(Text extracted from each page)
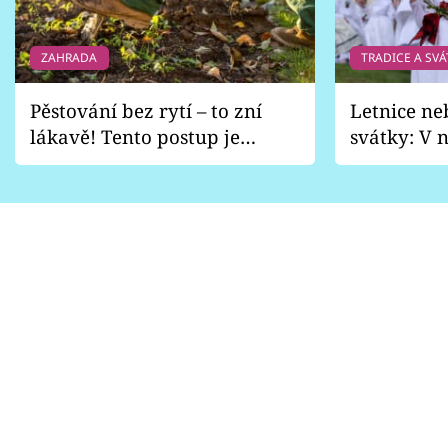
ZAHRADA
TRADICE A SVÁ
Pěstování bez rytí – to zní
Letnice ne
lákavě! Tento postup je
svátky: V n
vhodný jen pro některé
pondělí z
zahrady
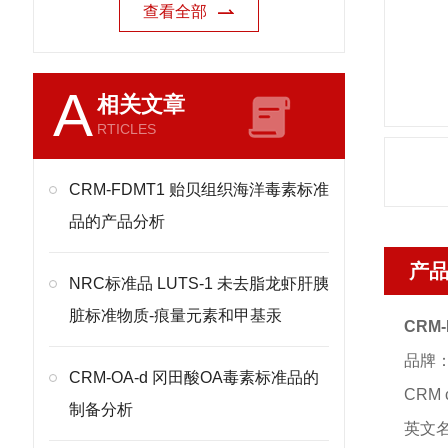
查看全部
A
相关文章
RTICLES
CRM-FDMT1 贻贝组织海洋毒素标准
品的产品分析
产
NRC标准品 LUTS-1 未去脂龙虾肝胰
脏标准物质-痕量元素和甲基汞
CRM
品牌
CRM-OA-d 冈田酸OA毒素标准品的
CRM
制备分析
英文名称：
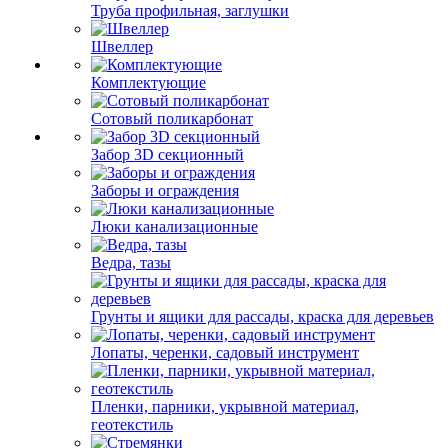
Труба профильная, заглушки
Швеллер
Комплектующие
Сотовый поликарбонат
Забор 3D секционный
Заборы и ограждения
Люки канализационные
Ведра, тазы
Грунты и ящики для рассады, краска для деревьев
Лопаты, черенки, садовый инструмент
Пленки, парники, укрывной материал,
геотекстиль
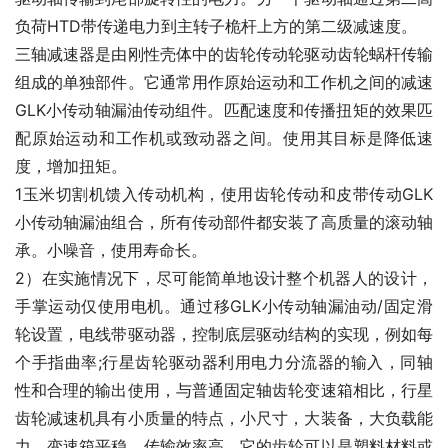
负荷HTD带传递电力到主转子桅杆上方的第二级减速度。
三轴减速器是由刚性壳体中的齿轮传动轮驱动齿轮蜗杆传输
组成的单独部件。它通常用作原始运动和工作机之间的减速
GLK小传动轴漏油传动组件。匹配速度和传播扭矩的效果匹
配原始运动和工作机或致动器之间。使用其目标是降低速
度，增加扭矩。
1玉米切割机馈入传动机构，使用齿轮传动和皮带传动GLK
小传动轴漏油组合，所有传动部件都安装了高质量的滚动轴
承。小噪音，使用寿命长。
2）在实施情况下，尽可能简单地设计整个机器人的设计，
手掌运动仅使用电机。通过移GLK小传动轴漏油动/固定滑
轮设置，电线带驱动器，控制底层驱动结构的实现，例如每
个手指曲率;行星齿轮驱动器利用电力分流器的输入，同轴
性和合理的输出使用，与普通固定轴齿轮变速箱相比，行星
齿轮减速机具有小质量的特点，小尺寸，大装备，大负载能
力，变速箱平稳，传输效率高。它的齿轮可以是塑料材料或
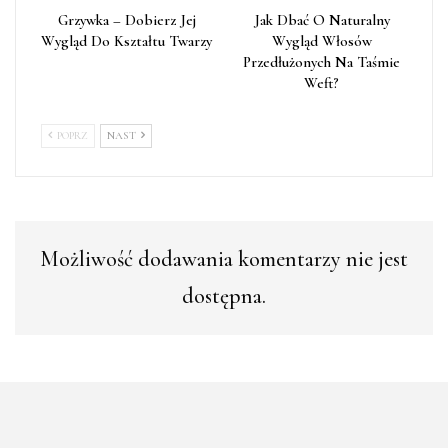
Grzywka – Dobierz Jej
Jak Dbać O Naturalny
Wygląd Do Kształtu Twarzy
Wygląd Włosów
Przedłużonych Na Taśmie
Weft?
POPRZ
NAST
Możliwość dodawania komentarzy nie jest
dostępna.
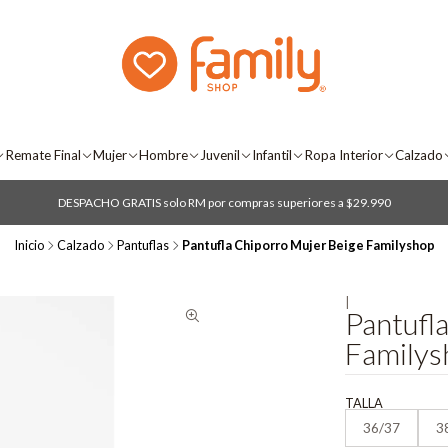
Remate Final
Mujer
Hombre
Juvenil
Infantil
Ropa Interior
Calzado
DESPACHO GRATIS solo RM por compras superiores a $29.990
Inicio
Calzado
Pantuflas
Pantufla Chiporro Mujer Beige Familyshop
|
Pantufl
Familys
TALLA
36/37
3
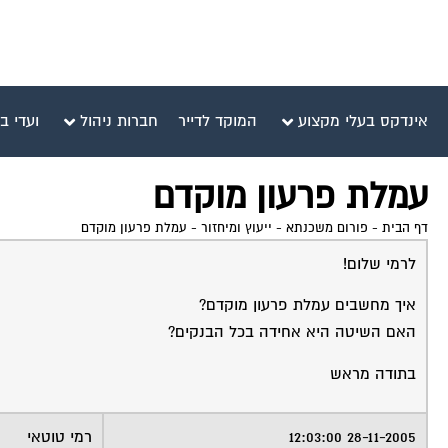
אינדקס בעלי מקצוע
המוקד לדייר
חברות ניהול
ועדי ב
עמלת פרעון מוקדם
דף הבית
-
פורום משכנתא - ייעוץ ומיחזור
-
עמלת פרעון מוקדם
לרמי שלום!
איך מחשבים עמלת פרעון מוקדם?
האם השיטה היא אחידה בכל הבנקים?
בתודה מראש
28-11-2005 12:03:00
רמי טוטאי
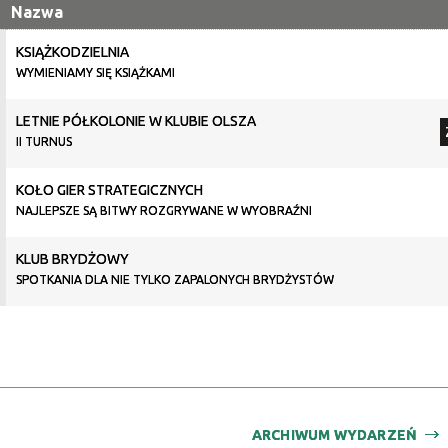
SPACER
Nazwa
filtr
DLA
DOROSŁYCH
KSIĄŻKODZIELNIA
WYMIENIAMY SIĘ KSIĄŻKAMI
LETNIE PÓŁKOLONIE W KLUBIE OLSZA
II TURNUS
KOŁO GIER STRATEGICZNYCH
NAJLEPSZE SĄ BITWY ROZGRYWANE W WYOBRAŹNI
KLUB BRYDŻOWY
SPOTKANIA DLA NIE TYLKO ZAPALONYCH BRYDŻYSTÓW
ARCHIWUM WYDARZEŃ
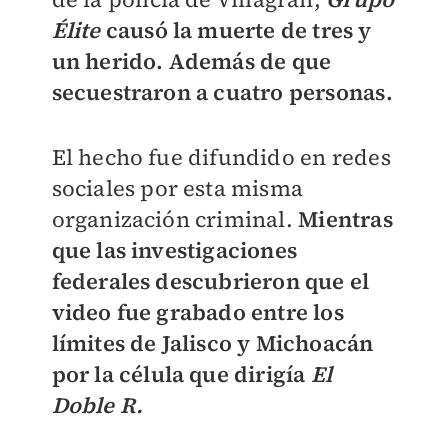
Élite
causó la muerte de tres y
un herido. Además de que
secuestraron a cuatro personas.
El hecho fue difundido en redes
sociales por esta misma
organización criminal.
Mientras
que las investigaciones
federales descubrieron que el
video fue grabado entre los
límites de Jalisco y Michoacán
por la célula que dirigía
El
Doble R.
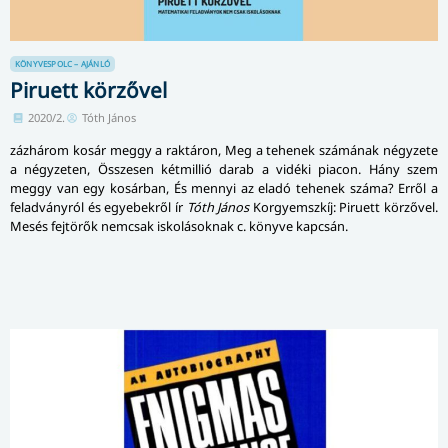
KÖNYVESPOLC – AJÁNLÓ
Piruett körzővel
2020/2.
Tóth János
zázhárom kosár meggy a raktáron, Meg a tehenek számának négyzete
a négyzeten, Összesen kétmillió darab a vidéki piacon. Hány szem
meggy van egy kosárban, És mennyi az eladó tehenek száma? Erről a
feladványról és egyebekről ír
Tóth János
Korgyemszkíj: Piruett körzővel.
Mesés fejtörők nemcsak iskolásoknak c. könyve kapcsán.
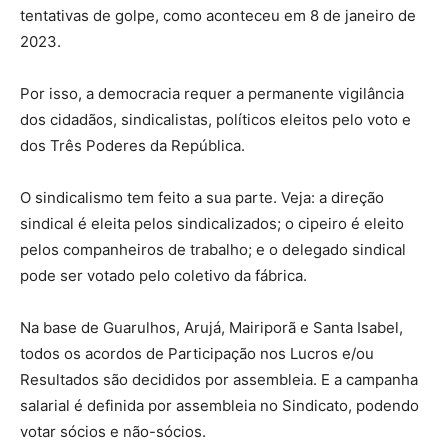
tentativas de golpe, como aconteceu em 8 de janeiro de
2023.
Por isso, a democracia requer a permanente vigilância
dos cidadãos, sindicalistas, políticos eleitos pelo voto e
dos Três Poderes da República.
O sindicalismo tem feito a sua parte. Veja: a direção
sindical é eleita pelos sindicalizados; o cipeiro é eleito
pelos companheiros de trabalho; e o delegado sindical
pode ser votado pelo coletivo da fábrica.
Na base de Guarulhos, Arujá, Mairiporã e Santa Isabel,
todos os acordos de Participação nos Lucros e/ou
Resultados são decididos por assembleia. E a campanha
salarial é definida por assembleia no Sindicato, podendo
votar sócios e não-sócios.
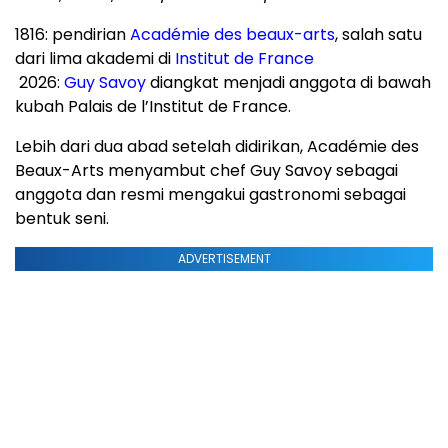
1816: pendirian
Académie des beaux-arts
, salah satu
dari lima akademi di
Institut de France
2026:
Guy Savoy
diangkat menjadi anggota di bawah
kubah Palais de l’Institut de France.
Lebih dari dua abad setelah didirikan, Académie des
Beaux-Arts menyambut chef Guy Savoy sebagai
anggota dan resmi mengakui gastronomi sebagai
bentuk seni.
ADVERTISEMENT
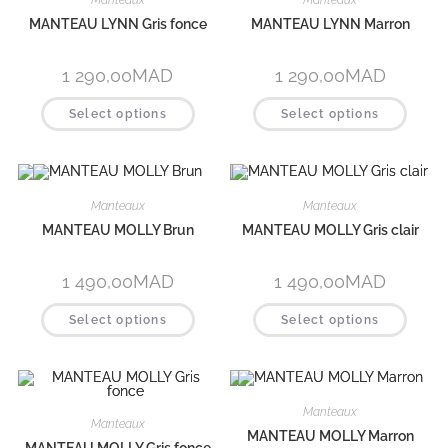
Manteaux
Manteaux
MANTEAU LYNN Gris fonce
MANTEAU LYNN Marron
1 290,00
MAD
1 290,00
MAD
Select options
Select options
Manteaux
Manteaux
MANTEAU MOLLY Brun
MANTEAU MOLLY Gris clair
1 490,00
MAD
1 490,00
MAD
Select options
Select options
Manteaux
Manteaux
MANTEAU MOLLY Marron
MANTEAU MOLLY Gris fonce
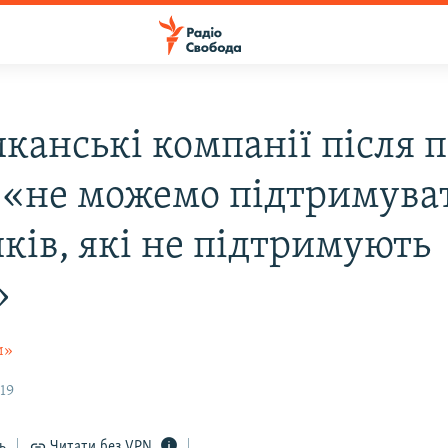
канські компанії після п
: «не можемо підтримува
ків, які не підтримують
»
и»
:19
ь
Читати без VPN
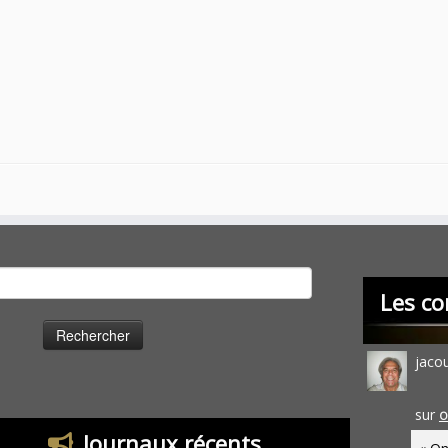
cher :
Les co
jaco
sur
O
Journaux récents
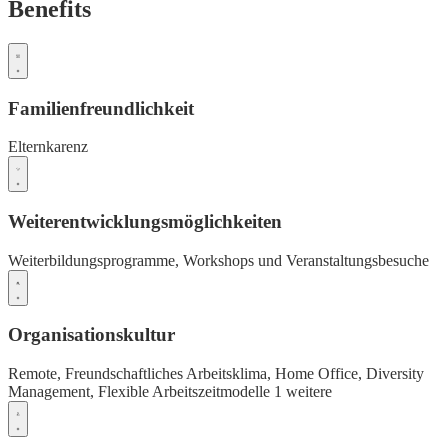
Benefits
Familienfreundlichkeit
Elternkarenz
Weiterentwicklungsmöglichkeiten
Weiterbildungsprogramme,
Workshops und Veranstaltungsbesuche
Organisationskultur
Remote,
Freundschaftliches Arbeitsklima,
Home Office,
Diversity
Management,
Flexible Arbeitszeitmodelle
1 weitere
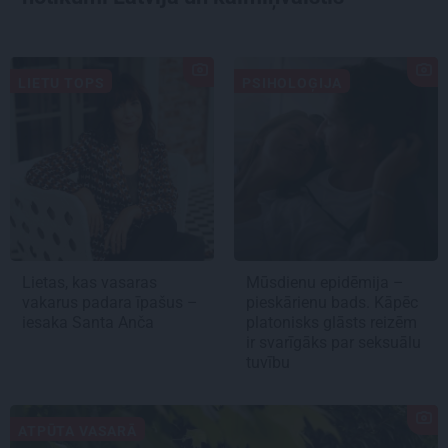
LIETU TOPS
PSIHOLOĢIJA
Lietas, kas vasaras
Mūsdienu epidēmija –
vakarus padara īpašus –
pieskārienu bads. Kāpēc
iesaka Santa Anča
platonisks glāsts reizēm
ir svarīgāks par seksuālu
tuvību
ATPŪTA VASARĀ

Task item: Rewrite everything from the line containing "负荷HTD带传递电力到主转子桅杆上方的第二级减速度。" down to the line containing "手掌运动仅使用电机。通过移GLK小传动轴漏油动/固定滑", changing "扭矩" to "转矩" and leaving all else as it stands.

Result for this task:
负荷HTD带传递电力到主转子桅杆上方的第二级减速度。
三轴减速器是由刚性壳体中的齿轮传动轮驱动齿轮蜗杆传输
组成的单独部件。它通常用作原始运动和工作机之间的减速
GLK小传动轴漏油传动组件。匹配速度和传播转矩的效果匹
配原始运动和工作机或致动器之间。使用其目标是降低速
度，增加转矩。
1玉米切割机馈入传动机构，使用齿轮传动和皮带传动GLK
小传动轴漏油组合，所有传动部件都安装了高质量的滚动轴
承。小噪音，使用寿命长。
2）在实施情况下，尽可能简单地设计整个机器人的设计，
手掌运动仅使用电机。通过移GLK小传动轴漏油动/固定滑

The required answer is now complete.